What the exercise asks:
Write out the records that follow with every word intact.

Extracted entries:
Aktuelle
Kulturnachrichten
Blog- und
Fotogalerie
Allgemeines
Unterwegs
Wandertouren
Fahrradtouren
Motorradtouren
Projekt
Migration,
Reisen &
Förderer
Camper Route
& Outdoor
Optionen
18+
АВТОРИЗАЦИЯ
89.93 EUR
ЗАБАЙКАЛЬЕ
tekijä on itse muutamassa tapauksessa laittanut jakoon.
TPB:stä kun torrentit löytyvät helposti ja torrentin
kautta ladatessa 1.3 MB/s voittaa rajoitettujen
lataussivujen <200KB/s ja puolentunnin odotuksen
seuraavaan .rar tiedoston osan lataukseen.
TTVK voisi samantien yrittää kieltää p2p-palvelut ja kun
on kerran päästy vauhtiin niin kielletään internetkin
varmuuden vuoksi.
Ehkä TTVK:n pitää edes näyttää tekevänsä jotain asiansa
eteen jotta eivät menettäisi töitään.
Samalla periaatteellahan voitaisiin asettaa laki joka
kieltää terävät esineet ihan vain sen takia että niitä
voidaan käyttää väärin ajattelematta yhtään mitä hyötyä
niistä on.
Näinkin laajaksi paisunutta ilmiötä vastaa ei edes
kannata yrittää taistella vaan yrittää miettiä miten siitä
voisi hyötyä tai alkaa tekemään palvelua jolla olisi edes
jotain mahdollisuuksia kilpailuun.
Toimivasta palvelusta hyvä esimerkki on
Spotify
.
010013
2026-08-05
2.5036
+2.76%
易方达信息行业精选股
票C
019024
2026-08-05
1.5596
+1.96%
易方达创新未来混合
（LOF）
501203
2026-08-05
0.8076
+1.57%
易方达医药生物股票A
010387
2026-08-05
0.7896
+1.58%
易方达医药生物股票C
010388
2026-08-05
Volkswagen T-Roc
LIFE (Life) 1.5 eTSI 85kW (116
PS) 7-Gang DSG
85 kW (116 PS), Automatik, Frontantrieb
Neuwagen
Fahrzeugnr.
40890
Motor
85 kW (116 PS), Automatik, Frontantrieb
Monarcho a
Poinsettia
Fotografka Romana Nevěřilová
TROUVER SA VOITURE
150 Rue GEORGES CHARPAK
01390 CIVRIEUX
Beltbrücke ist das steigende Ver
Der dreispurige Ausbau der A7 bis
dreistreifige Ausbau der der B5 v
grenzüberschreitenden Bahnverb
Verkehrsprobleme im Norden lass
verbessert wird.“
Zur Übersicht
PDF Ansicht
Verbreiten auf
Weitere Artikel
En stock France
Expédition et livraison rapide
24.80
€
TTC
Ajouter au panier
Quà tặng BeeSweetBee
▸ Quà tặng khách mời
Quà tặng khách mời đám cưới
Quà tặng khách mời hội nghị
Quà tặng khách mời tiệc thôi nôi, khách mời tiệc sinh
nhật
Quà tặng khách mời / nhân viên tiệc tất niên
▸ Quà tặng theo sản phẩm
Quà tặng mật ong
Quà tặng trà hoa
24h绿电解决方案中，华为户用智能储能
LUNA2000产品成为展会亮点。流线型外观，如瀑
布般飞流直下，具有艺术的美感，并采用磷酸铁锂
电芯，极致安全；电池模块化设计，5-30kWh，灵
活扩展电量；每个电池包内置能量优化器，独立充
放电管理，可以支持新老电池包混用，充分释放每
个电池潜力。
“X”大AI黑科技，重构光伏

Exercise solution:
Aktuelle
Kulturnachrichten
Blog- und
Fotogalerie
Allgemeines
Unterwegs
Wandertouren
Fahrradtouren
Motorradtouren
Projekt
Migration,
Reisen &
Förderer
Camper Route
& Outdoor
Optionen
18+
АВТОРИЗАЦИЯ
89.93 EUR
ЗАБАЙКАЛЬЕ
tekijä on itse muutamassa tapauksessa laittanut jakoon.
TPB:stä kun torrentit löytyvät helposti ja torrentin
kautta ladatessa 1.3 MB/s voittaa rajoitettujen
lataussivujen <200KB/s ja puolentunnin odotuksen
seuraavaan .rar tiedoston osan lataukseen.
TTVK voisi samantien yrittää kieltää p2p-palvelut ja kun
on kerran päästy vauhtiin niin kielletään internetkin
varmuuden vuoksi.
Ehkä TTVK:n pitää edes näyttää tekevänsä jotain asiansa
eteen jotta eivät menettäisi töitään.
Samalla periaatteellahan voitaisiin asettaa laki joka
kieltää terävät esineet ihan vain sen takia että niitä
voidaan käyttää väärin ajattelematta yhtään mitä hyötyä
niistä on.
Näinkin laajaksi paisunutta ilmiötä vastaa ei edes
kannata yrittää taistella vaan yrittää miettiä miten siitä
voisi hyötyä tai alkaa tekemään palvelua jolla olisi edes
jotain mahdollisuuksia kilpailuun.
Toimivasta palvelusta hyvä esimerkki on
Spotify
.
010013
2026-08-05
2.5036
+2.76%
易方达信息行业精选股
票C
019024
2026-08-05
1.5596
+1.96%
易方达创新未来混合
（LOF）
501203
2026-08-05
0.8076
+1.57%
易方达医药生物股票A
010387
2026-08-05
0.7896
+1.58%
易方达医药生物股票C
010388
2026-08-05
Volkswagen T-Roc
LIFE (Life) 1.5 eTSI 85kW (116
PS) 7-Gang DSG
85 kW (116 PS), Automatik, Frontantrieb
Neuwagen
Fahrzeugnr.
40890
Motor
85 kW (116 PS), Automatik, Frontantrieb
Monarcho a
Poinsettia
Fotografka Romana Nevěřilová
TROUVER SA VOITURE
150 Rue GEORGES CHARPAK
01390 CIVRIEUX
Beltbrücke ist das steigende Ver
Der dreispurige Ausbau der A7 bis
dreistreifige Ausbau der der B5 v
grenzüberschreitenden Bahnverb
Verkehrsprobleme im Norden lass
verbessert wird.“
Zur Übersicht
PDF Ansicht
Verbreiten auf
Weitere Artikel
En stock France
Expédition et livraison rapide
24.80
€
TTC
Ajouter au panier
Quà tặng BeeSweetBee
▸ Quà tặng khách mời
Quà tặng khách mời đám cưới
Quà tặng khách mời hội nghị
Quà tặng khách mời tiệc thôi nôi, khách mời tiệc sinh
nhật
Quà tặng khách mời / nhân viên tiệc tất niên
▸ Quà tặng theo sản phẩm
Quà tặng mật ong
Quà tặng trà hoa
24h绿电解决方案中，华为户用智能储能
LUNA2000产品成为展会亮点。流线型外观，如瀑
布般飞流直下，具有艺术的美感，并采用磷酸铁锂
电芯，极致安全；电池模块化设计，5-30kWh，灵
活扩展电量；每个电池包内置能量优化器，独立充
放电管理，可以支持新老电池包混用，充分释放每
个电池潜力。
“X”大AI黑科技，重构光伏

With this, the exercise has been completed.